Question

A nerve impulse travels from the axon hillock to the synaptic terminals by propagating a series of action potentials along the axon. The speed of conduction increases with the diameter of the axon and, in many vertebrate axons, with myelination. Action potentials in axons insulated by myelination appear to jump from one node of Ranvier to the next, a process called saltatory conduction.If an action potential lasts from the beginning of the rising phase to the point of maximal undershoot, what is the maximum frequency at which a neuron could fire action potentials? (Assume that the neuron can fire only one action potential at a time and that the refractory period following the action potential is negligible.)0.0023 events per second (Hz)
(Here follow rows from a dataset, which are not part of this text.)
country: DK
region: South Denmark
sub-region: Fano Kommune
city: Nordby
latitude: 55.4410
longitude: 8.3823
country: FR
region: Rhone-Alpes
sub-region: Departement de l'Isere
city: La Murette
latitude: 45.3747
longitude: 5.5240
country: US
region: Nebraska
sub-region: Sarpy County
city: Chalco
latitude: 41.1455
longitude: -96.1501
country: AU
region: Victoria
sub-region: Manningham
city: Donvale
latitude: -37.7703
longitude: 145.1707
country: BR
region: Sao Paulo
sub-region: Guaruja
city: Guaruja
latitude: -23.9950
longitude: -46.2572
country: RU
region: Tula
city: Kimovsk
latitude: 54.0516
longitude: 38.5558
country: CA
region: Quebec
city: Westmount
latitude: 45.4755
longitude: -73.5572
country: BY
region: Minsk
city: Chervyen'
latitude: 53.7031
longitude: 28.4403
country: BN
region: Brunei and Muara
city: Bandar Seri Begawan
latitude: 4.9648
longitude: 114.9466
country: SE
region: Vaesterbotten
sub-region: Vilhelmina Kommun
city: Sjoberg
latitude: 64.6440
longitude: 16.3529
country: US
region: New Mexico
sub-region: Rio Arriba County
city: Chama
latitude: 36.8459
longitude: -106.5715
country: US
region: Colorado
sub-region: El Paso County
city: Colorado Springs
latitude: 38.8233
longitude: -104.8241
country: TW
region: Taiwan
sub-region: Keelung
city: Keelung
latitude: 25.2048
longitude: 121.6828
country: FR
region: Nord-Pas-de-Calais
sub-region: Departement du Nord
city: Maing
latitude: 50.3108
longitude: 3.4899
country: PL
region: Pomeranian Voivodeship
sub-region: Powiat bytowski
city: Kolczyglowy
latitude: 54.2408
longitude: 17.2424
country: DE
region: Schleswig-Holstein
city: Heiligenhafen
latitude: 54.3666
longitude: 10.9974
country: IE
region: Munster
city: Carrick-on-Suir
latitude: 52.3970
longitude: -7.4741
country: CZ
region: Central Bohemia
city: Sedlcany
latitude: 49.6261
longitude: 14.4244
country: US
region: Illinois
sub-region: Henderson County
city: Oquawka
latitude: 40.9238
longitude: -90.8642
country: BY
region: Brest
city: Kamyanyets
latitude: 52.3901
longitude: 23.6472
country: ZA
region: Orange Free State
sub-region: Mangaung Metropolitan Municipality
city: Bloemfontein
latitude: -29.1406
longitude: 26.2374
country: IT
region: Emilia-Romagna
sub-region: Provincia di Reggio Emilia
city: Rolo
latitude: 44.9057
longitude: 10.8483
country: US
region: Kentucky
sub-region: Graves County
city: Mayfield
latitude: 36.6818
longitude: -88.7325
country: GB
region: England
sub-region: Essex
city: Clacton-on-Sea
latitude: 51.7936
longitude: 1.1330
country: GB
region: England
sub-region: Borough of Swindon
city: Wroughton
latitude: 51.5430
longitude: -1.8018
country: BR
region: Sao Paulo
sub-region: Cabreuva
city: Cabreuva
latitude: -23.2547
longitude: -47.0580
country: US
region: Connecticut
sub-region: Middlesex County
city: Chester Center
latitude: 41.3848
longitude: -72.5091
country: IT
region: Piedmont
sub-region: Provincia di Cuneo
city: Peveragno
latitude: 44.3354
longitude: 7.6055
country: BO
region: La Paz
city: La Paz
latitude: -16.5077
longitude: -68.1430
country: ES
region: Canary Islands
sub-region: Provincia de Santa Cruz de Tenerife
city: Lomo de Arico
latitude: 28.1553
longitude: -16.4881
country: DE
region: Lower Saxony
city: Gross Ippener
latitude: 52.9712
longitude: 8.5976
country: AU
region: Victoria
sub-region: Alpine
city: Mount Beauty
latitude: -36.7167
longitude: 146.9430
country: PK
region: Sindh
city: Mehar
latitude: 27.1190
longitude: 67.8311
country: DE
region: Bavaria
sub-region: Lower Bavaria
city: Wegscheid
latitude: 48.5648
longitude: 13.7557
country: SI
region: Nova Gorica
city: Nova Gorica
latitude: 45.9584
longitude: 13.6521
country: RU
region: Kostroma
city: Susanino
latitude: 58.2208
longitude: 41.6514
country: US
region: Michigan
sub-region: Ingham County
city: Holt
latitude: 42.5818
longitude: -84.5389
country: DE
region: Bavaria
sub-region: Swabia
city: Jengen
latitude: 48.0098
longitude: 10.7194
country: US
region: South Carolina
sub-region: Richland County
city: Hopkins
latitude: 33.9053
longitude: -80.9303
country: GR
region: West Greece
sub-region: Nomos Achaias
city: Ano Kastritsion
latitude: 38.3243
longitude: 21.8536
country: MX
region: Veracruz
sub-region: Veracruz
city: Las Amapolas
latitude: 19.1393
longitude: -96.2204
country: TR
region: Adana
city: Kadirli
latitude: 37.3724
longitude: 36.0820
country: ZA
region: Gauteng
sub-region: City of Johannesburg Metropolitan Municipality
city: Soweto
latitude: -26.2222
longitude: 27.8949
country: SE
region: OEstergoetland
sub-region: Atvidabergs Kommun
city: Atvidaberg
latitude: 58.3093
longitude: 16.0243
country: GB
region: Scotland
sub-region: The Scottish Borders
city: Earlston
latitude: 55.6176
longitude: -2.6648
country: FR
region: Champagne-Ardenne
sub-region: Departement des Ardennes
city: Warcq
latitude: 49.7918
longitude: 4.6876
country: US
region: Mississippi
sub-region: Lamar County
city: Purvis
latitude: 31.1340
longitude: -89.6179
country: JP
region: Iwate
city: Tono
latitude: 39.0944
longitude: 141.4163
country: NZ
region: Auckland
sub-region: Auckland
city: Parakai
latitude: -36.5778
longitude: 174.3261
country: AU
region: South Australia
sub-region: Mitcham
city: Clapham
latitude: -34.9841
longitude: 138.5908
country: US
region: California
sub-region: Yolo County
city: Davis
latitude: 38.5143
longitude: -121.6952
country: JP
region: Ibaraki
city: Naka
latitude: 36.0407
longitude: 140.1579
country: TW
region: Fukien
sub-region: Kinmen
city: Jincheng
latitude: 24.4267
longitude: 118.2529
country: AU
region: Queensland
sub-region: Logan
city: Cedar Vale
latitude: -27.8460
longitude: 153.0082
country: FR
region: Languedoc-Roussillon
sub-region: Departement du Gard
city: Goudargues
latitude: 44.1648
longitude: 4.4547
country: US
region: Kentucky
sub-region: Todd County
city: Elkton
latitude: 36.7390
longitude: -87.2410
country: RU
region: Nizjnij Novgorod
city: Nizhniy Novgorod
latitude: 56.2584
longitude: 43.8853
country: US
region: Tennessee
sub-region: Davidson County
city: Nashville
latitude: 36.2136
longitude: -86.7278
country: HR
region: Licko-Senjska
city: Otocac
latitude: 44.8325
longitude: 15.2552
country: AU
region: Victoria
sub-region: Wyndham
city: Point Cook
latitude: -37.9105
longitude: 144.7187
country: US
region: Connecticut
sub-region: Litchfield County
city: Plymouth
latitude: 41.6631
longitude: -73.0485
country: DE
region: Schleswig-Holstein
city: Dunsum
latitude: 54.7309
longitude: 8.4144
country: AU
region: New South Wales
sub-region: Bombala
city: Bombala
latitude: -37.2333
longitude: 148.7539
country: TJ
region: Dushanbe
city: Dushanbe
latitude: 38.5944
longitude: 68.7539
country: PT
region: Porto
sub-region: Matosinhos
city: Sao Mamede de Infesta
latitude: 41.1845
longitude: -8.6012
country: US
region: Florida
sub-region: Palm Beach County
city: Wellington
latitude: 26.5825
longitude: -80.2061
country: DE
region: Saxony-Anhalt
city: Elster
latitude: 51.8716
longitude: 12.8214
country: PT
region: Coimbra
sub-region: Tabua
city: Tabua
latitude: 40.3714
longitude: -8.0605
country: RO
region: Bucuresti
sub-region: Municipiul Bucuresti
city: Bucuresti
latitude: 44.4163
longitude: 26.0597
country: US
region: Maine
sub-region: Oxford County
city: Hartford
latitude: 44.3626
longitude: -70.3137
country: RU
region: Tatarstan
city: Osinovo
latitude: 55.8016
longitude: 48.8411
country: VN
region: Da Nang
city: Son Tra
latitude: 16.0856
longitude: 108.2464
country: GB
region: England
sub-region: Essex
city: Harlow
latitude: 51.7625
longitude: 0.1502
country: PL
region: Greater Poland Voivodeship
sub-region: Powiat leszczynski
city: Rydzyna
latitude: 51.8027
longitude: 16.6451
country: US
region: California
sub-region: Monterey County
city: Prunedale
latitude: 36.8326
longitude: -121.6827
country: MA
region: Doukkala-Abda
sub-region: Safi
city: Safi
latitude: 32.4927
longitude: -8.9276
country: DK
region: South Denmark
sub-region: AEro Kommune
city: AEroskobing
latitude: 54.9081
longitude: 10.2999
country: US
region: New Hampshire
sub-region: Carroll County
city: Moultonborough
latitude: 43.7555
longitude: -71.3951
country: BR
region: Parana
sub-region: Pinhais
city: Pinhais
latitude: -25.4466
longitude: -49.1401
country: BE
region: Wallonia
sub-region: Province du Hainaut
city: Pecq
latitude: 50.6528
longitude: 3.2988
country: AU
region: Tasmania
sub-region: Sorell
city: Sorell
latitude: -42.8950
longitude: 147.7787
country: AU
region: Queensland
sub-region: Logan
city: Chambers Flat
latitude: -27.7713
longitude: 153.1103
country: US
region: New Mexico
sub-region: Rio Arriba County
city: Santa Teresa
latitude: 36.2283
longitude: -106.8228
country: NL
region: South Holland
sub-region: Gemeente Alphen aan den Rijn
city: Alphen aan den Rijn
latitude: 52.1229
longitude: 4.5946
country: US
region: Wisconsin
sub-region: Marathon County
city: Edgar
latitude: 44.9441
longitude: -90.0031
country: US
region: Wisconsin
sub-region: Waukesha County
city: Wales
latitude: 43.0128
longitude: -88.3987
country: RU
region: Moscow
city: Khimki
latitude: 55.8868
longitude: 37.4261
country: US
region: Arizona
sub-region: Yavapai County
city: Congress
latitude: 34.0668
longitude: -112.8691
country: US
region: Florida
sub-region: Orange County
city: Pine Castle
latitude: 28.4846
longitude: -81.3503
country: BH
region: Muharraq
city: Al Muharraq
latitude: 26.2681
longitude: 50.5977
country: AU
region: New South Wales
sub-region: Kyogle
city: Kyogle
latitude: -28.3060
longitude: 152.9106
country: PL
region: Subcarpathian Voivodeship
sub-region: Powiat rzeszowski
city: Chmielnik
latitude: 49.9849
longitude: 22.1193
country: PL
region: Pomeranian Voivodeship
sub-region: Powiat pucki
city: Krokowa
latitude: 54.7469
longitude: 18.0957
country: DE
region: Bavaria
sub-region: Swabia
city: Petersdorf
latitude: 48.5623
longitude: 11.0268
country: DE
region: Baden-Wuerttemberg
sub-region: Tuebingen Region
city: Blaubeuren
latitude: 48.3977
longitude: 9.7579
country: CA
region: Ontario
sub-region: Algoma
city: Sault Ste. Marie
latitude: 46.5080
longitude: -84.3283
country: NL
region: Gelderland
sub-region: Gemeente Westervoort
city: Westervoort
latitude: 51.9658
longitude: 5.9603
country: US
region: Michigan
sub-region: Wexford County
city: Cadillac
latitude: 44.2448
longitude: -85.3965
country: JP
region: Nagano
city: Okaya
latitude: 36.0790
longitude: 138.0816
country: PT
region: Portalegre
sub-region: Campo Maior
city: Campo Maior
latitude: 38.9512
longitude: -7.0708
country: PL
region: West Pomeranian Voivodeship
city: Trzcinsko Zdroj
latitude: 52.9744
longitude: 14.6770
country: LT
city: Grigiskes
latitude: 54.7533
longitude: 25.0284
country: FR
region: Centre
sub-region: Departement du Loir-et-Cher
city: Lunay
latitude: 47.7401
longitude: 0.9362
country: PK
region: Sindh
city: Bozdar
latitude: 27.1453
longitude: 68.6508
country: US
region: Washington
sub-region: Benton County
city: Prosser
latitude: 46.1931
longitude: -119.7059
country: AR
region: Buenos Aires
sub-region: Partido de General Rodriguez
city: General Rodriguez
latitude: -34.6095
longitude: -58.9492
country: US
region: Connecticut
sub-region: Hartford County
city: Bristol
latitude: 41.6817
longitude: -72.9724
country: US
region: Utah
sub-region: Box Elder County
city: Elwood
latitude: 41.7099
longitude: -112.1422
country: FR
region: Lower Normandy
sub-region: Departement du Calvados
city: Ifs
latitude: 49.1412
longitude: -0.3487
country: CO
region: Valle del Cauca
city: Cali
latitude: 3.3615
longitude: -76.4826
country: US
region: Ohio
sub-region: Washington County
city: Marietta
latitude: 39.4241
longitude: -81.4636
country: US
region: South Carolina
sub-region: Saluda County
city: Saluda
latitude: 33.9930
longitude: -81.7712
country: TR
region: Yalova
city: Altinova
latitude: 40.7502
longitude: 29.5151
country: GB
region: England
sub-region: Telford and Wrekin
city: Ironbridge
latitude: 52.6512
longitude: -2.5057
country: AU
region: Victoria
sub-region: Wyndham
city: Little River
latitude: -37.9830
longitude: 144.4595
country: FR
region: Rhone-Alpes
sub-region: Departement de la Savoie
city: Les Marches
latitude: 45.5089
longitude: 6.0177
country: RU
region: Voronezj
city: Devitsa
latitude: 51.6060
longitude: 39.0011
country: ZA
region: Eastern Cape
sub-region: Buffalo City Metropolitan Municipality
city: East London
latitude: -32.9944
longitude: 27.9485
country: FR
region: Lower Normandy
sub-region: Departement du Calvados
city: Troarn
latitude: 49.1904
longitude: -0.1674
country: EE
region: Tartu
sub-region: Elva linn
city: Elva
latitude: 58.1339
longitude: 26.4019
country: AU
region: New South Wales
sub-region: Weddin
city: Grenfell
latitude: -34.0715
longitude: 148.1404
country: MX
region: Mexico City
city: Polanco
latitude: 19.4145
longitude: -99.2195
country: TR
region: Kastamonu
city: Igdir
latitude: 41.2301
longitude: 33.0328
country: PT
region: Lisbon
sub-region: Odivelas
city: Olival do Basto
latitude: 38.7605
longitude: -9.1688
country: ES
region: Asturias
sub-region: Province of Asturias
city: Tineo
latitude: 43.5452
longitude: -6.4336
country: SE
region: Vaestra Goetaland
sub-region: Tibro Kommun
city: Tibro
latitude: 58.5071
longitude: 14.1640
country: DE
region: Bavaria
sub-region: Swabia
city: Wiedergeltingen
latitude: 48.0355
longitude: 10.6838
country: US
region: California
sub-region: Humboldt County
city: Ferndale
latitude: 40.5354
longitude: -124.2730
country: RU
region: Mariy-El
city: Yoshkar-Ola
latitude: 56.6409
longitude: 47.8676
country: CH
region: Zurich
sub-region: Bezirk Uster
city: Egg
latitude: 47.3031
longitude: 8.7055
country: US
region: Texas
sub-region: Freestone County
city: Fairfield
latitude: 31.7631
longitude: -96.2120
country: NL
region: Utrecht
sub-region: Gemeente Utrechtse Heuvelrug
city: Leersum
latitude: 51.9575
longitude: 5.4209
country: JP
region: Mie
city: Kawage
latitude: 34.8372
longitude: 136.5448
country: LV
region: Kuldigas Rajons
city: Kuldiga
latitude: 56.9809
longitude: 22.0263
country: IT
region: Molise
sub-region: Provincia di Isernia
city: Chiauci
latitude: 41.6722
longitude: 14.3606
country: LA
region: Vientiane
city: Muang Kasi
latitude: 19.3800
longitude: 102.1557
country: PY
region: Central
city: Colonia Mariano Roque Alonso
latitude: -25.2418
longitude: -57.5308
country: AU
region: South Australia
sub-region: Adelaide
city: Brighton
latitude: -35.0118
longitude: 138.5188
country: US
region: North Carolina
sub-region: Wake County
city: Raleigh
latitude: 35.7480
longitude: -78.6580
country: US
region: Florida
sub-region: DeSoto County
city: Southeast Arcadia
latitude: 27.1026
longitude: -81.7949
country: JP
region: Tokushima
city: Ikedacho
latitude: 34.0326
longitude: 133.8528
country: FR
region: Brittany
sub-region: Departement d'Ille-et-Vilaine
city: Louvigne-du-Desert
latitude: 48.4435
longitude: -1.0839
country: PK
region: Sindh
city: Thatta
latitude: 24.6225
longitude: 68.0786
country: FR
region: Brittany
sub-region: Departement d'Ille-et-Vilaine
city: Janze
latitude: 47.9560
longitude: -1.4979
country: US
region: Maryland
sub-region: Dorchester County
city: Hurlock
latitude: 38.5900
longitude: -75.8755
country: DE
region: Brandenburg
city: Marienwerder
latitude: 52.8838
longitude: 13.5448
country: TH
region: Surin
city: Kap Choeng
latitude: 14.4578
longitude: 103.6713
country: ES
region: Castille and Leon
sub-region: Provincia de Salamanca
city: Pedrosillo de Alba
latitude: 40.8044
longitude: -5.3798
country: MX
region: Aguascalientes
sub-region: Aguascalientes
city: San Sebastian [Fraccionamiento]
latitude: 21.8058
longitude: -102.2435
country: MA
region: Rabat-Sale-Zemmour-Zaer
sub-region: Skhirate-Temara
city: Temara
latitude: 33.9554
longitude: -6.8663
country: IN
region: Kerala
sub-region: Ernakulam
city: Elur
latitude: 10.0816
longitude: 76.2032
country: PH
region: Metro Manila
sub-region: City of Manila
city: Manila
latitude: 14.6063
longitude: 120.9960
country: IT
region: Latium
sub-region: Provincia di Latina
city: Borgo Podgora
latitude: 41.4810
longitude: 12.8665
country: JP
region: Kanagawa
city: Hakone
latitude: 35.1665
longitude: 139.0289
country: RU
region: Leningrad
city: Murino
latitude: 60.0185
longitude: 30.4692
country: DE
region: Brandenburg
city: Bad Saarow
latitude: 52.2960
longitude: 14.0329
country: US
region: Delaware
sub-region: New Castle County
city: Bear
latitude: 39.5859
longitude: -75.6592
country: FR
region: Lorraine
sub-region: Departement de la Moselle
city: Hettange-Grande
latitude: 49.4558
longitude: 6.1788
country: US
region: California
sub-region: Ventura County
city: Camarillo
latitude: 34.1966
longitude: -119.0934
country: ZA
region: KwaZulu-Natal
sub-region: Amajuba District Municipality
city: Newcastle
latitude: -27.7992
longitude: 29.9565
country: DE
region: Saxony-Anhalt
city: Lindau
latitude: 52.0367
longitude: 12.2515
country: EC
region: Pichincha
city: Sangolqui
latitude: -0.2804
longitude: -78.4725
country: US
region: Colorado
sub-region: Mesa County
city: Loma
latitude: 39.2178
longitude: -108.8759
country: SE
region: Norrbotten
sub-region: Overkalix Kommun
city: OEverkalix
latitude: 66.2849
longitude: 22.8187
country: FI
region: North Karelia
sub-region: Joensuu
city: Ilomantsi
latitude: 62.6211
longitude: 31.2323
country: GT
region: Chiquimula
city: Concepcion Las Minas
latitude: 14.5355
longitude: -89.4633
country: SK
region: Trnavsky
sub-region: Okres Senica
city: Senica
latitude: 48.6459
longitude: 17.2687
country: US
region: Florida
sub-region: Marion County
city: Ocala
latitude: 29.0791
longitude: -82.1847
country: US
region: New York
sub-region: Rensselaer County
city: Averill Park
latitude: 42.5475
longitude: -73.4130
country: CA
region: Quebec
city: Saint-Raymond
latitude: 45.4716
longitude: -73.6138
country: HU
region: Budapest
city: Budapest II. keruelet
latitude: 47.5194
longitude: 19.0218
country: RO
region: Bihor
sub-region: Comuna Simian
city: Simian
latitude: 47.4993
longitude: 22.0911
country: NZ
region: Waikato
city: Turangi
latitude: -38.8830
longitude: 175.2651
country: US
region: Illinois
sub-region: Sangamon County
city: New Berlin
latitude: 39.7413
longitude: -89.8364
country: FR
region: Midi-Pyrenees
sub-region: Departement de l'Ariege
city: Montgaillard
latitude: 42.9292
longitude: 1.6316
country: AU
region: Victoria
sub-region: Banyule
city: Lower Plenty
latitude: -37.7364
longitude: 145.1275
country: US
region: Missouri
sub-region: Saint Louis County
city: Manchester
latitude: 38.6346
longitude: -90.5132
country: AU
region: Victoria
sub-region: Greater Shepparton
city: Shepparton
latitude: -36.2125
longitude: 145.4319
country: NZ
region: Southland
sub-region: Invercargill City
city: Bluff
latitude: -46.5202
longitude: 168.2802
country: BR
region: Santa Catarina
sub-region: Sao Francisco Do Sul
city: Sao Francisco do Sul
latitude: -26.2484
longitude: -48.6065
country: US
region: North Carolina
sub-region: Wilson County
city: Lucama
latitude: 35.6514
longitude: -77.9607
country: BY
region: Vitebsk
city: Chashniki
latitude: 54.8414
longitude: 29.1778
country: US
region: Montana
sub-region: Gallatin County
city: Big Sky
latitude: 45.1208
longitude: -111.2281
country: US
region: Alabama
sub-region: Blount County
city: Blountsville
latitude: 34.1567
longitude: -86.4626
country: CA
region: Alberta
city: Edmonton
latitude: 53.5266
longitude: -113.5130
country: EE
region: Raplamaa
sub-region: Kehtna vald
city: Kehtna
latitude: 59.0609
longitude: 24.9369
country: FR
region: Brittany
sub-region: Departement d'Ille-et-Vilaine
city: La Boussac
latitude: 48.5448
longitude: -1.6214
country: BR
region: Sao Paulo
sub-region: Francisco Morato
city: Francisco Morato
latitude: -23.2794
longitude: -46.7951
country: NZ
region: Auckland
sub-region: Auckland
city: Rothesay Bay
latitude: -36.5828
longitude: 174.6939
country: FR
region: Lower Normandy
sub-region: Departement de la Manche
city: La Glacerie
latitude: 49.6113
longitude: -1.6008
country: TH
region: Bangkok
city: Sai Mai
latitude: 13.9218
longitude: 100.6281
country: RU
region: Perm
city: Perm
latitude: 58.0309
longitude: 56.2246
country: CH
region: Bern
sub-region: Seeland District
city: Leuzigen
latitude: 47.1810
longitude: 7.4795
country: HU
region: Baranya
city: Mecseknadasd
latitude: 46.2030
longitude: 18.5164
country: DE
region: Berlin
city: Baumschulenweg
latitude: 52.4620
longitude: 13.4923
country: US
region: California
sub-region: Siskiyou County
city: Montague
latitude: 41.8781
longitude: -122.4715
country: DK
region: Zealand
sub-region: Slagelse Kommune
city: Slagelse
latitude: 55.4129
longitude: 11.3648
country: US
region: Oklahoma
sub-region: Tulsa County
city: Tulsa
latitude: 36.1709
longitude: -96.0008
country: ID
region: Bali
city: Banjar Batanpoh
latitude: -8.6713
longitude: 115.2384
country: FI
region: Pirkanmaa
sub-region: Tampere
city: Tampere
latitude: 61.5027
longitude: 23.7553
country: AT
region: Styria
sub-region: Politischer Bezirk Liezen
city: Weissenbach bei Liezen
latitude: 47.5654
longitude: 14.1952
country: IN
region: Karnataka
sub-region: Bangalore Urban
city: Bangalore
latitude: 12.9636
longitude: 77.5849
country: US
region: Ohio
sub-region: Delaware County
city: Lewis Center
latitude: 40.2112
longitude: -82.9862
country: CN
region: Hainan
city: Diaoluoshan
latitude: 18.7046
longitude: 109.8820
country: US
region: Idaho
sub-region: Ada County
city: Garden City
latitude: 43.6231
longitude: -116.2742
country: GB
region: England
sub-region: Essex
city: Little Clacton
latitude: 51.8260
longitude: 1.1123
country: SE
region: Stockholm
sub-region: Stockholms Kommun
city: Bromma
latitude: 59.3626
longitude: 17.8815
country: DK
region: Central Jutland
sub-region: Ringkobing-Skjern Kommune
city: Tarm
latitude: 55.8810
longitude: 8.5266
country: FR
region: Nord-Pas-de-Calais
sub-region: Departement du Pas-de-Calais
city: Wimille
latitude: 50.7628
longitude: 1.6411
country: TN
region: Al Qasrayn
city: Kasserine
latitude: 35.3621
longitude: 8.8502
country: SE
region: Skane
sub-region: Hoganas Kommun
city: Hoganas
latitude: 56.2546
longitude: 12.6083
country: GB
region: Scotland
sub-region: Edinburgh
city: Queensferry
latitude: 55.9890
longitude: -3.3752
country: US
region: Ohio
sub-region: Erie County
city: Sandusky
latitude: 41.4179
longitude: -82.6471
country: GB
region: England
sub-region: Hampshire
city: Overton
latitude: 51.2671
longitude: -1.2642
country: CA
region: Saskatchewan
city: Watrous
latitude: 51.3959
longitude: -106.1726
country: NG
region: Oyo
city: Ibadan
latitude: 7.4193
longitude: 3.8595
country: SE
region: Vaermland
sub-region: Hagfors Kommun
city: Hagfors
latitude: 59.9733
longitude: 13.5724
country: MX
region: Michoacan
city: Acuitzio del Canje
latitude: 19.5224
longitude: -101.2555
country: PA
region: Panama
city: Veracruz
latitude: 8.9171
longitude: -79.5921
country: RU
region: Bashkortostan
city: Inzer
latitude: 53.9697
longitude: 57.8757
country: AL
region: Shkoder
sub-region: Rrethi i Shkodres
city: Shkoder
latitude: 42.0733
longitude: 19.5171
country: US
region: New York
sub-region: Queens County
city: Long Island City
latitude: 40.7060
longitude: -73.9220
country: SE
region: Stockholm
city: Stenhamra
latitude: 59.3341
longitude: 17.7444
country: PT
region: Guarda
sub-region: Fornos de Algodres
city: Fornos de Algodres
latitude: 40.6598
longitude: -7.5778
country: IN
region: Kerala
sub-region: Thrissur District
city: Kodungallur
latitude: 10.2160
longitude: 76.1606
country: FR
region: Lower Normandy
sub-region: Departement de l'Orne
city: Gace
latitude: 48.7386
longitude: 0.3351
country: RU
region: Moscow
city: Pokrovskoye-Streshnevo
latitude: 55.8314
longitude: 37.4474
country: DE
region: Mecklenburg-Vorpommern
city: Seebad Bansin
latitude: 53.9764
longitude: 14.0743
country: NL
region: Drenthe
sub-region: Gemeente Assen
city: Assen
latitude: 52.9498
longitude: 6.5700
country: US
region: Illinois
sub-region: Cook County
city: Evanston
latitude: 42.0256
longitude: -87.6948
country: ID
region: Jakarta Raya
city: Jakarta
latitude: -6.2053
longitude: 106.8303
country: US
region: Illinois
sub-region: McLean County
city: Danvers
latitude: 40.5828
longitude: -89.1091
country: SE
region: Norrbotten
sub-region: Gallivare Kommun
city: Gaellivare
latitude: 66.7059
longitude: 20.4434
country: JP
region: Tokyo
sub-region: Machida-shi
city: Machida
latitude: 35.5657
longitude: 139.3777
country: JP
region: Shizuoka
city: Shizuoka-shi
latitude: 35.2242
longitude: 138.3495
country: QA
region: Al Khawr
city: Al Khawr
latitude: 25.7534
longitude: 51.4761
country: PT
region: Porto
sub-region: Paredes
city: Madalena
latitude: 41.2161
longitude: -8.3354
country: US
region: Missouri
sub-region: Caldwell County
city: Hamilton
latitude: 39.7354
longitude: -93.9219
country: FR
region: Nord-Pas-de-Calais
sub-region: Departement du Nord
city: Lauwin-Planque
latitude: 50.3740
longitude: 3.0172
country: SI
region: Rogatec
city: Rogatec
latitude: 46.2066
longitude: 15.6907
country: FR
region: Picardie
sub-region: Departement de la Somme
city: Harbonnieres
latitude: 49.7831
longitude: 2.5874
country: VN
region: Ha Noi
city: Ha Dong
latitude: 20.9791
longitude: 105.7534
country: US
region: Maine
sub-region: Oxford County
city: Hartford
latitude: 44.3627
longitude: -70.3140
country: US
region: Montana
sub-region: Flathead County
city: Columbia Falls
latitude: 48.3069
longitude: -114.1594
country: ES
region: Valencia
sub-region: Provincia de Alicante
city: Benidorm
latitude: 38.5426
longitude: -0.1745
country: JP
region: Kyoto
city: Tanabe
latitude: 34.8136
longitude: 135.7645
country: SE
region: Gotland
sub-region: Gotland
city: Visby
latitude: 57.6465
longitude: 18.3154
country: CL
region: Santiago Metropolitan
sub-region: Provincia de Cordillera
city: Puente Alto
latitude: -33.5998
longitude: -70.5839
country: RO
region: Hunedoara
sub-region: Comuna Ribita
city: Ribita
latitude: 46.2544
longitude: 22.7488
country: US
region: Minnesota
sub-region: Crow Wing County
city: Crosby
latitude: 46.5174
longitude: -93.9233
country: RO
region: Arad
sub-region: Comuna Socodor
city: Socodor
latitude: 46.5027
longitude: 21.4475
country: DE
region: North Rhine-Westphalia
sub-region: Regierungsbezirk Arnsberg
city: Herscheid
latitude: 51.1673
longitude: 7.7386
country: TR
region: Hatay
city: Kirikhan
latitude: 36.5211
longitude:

0.0046 events per second (Hz)
220 events per second (Hz)
430 events per second (Hz)

Answer 1

The best answer to the question: What is the maximum frequency at which a neuron could fire action potentials, (taking into account that an action potential lasts from the beginning of the rising phase to the point of maximal undershoot), would be: 430 events per second (Hz).

Step-by-step explanation:

The reason for this being the answer comes from the explanation given in the question itself, when first they give us the information that an action potential, especially in myelinated neurons, takes time first to be generated, to reach firing point and then to be propagated. That is without mentioning the time it takes the neuron to be ready to fire a new action potential. The information says that the neuron can only fire one action potential at a time, and even if the refractory period is taken as negligible, there are only so many times that a same neuron can deporalize and generate action potentials repetitively. This number of events produced, per second, would be, given the conditions set by the question itself, 430 event per second (Hz).